Re: Session Limits, Byte Counters

Dave Andersen (angio@aros.net)
Wed, 18 Oct 1995 01:41:08 -0600 (MDT)

Lo and behold, Larry Vaden once said:

> 1) Is session time limit implemented?

No. See http://www.aros.net/pub/util/pm/timeout - it uses two programs
(pmwho.c and pmcom.c), and will do what you want. It's not the most
elegant solution, but it works pretty well.

(Hey, Livingston -- because of all these telnetting utilities, I don't
suppose we could convince you to allow more concurrent administrative
sessions? Because most of my scripts run on the minute under cron, I
frequently overload the poor portmasters. Upping it to 5 or 6 concurrent
sessions would *sure* be a benefit to us poor squids. :)
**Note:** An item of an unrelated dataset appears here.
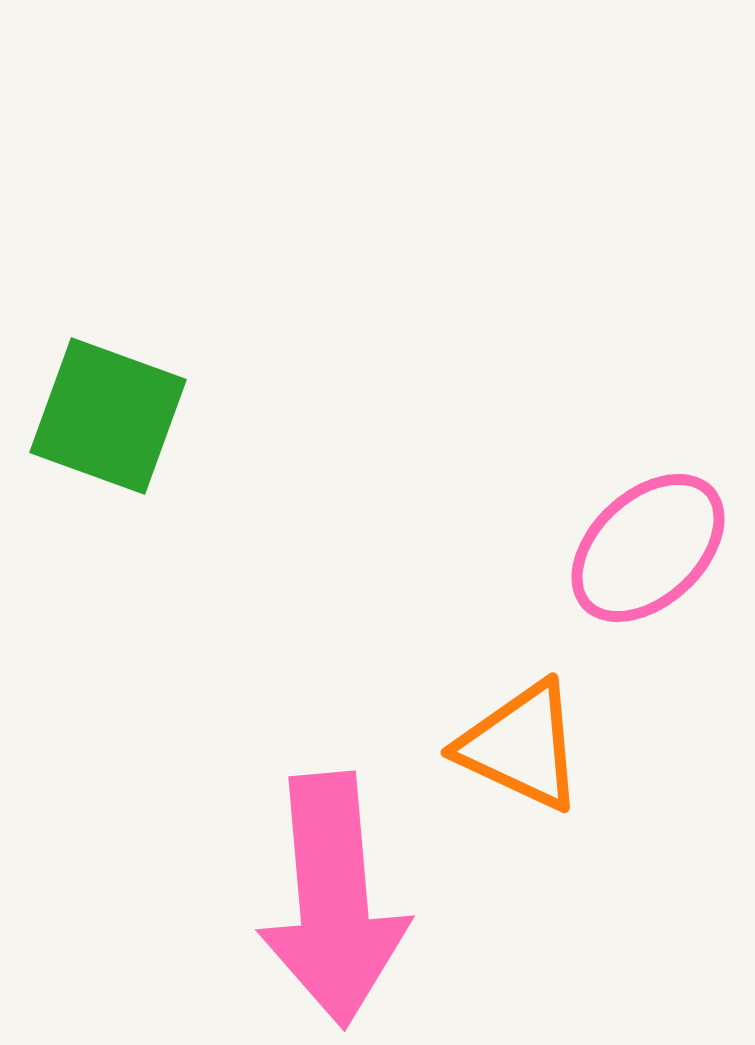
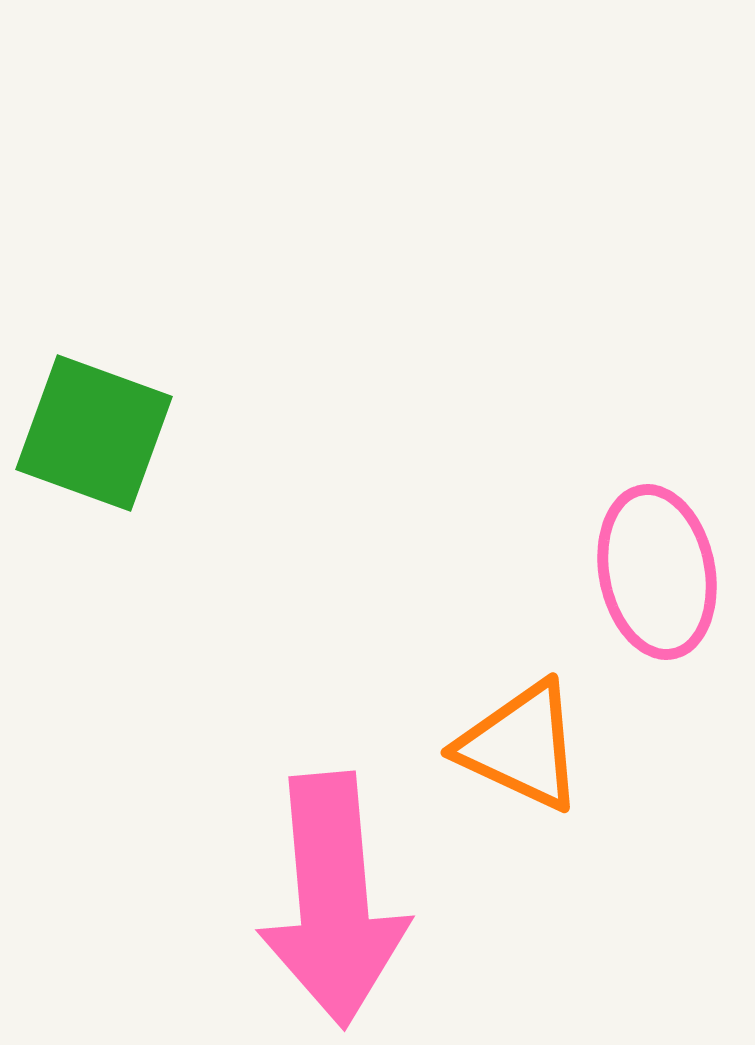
green square: moved 14 px left, 17 px down
pink ellipse: moved 9 px right, 24 px down; rotated 58 degrees counterclockwise
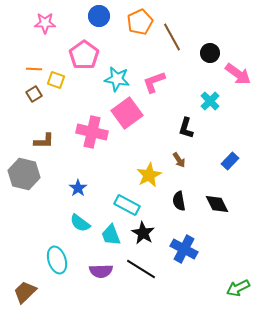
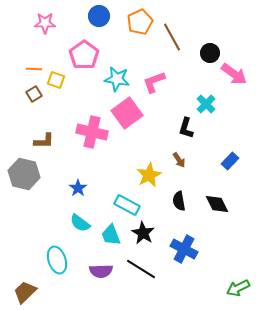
pink arrow: moved 4 px left
cyan cross: moved 4 px left, 3 px down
> 2) Is there a way to reset the port byte counters without rebooting the
> portmaster?
>
> 3) Other than 2), is there a good way to detect a line which is not taking
> calls?

We use a pmwho-ish set of utilities that logs on, notices which lines
are in use, and stores them bitwise in a file every 5 or 10 minutes.
It's not too pretty, but it works. Then you can just print them out and
notice patterns of Xs and -s... (They're not something I can release,
unfortunatly). It's not too hard to whip up something that does a
similar thing in perl using pmwho, however.. just store the Xs directly,
and rotate the file daily to prevent icky plaque buildup. Then you'll
have a good graphical indication of line usage.

-Dave Andersen

Oh - speaking of toys, someone posted a collection of awk scripts to the
list the other day to parse the detail file. I'm a perl fanatic, so I
wrote something comprable in perl (that you can just run *now* on your
detail files. It's at

ftp://ftp.aros.net/pub/util/pm/lineparser

It parses out all of the "stop" records and converts them in to a
line-oriented file of the format

[date] [time] [username] time-online port connect IP address
used type

(IP address is either their IP address if they're a "net" connect or the
host address if they're a "log" connect).

*shrug* I find it very handy because it makes it easy to tally up usage
and reduces the size of your logfiles to 1/10th the original size.